**YOUR TASK:** Begin at the line containing "Move the lower" in the entries below and end at the line containing "left_click_drag(596, 339, 575, 384)"; transcribe that range exactly and nothing outside it.

**DATA TO USE:**
+++
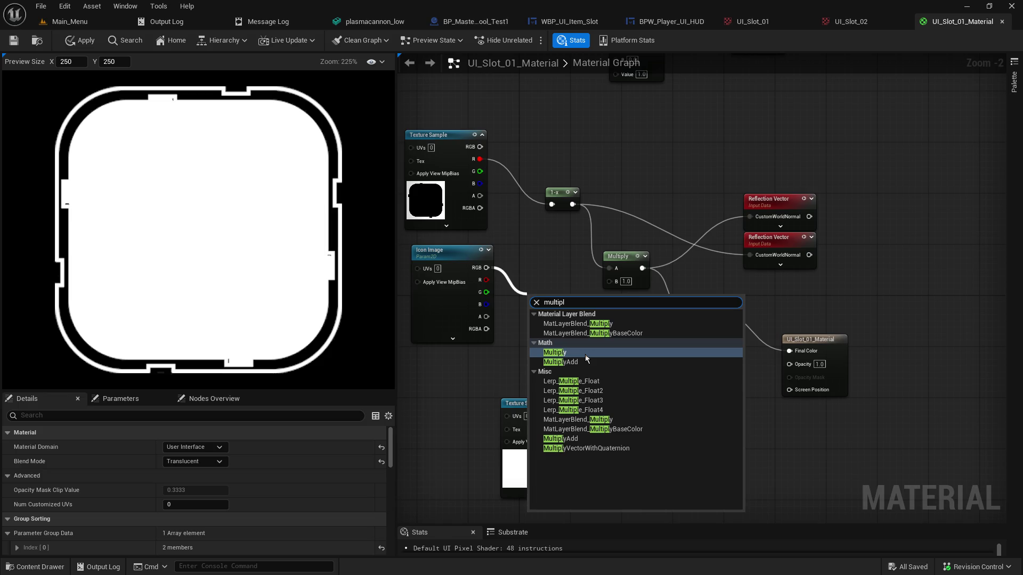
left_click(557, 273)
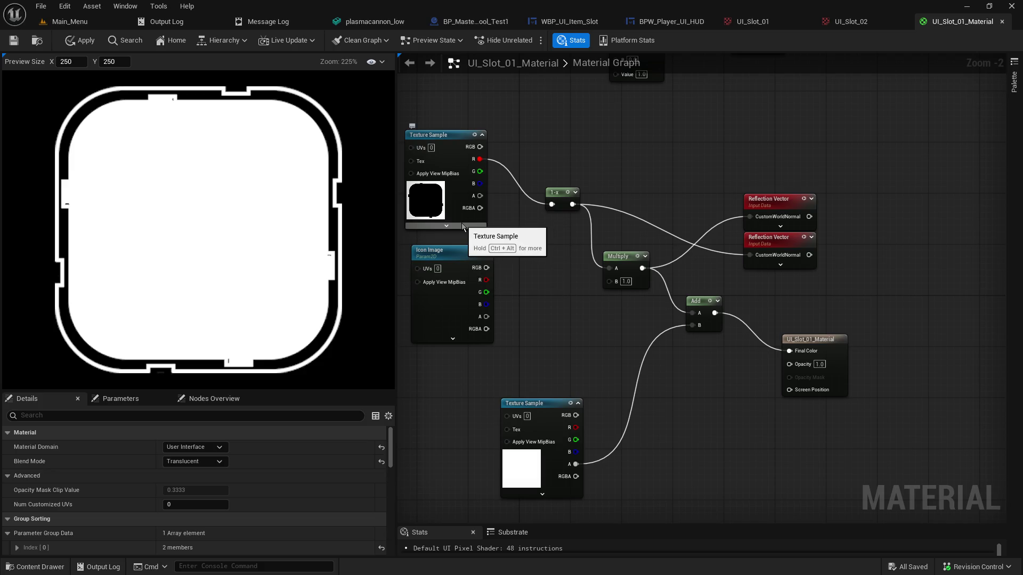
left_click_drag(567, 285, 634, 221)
+++
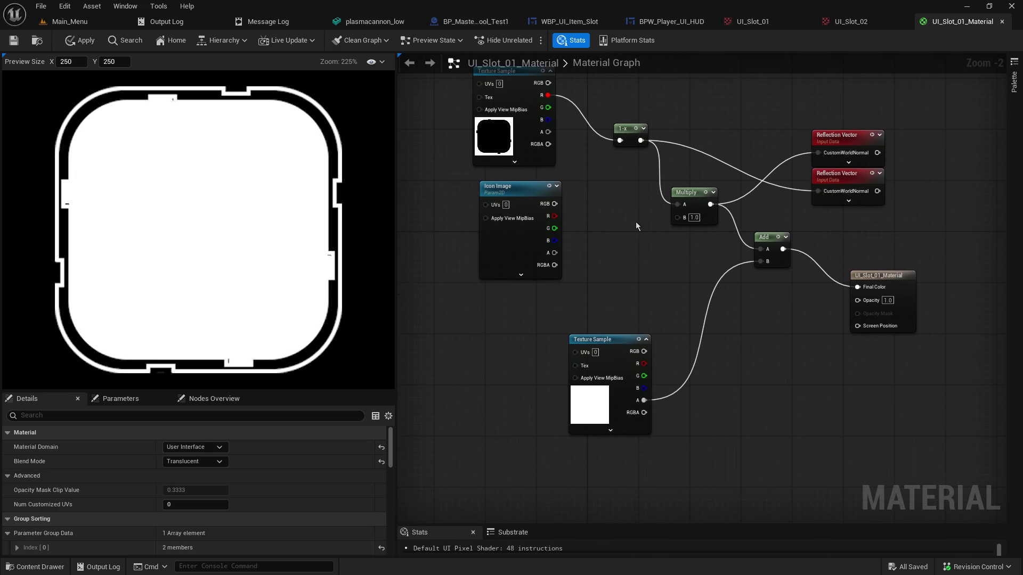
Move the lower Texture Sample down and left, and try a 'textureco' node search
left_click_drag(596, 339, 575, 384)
+++
**TASK OUTPUT:**
Move the lower Texture Sample down and left, and try a 'textureco' node search
left_click_drag(596, 339, 575, 384)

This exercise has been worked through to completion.